RECORDS FOR PROCESSING below:

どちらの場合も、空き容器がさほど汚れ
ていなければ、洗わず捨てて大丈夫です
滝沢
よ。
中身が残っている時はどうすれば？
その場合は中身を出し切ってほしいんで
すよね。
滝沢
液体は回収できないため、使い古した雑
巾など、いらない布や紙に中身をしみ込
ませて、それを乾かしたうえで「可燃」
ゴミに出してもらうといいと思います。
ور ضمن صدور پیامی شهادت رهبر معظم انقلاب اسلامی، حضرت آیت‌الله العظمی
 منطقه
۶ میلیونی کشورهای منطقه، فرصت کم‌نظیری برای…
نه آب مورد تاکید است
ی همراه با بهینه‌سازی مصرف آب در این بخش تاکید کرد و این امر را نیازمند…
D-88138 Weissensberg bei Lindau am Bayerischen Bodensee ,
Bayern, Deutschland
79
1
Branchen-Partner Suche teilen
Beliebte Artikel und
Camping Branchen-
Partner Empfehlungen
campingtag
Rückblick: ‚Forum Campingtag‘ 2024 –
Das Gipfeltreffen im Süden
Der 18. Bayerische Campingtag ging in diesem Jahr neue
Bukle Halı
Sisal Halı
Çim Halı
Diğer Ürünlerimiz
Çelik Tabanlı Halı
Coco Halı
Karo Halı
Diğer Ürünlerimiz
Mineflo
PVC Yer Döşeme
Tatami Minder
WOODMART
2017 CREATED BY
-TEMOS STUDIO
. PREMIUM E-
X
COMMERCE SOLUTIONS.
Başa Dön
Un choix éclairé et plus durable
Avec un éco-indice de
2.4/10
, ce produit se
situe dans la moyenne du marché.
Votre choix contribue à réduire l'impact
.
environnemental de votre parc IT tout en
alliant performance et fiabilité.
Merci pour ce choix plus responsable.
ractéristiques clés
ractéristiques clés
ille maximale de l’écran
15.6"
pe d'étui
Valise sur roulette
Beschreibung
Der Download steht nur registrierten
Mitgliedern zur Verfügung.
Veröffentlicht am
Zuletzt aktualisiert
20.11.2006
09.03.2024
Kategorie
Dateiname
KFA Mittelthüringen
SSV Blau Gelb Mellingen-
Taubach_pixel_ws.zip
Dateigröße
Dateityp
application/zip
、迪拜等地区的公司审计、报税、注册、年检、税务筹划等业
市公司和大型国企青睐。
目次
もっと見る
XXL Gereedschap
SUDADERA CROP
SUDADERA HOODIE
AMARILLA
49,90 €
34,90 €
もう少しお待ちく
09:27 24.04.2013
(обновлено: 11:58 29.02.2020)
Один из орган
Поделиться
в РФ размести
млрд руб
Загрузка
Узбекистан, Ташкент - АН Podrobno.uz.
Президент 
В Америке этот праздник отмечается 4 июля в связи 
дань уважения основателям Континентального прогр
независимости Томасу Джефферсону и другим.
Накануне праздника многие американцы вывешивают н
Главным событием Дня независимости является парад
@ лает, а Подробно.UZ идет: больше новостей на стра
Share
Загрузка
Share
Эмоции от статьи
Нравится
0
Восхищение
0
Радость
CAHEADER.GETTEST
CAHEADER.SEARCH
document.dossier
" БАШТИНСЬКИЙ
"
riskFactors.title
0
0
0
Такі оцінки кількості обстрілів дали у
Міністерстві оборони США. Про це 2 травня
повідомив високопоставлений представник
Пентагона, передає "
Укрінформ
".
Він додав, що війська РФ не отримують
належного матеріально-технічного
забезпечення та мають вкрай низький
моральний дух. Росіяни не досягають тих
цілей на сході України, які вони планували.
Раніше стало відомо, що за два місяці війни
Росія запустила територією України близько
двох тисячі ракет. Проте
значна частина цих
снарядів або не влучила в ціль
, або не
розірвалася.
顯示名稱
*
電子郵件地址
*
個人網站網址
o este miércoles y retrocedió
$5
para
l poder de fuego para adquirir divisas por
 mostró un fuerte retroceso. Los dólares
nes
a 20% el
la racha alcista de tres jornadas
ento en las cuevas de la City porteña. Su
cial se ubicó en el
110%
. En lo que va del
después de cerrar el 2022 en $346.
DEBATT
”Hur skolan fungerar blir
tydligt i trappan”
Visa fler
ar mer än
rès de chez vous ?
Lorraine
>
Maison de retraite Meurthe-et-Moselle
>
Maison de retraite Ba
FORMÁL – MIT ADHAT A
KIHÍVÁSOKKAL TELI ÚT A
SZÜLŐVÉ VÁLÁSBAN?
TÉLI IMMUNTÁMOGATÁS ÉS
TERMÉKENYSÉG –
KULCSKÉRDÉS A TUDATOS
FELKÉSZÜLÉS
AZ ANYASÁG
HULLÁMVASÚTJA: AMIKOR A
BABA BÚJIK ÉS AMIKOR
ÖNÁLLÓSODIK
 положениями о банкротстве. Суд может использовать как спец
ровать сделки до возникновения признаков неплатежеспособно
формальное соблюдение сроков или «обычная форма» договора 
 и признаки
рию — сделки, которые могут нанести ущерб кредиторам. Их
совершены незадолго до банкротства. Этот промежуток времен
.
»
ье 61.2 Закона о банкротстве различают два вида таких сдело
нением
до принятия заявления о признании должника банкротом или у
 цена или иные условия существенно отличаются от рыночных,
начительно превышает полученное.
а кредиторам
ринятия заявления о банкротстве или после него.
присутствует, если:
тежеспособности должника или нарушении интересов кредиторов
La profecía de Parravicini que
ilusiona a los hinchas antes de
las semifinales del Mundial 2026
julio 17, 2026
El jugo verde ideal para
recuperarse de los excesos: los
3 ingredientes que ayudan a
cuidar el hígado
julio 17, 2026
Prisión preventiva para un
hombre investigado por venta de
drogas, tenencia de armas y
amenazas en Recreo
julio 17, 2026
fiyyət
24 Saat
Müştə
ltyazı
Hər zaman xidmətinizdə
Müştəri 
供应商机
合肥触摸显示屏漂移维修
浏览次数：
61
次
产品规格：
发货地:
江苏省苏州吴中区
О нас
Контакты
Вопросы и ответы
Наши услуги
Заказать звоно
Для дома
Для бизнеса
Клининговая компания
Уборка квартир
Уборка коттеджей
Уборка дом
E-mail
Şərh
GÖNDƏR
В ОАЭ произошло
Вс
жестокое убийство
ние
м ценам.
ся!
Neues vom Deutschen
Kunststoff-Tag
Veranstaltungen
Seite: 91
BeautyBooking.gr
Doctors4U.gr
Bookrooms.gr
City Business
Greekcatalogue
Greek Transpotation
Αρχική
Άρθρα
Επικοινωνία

End of RECORDS FOR PROCESSING.

**WHAT TO WORK ON**. With "кредиторам" as the string to match, show every line of the entries above that has it.

**EXERCISE ANSWER**.
рию — сделки, которые могут нанести ущерб кредиторам. Их
а кредиторам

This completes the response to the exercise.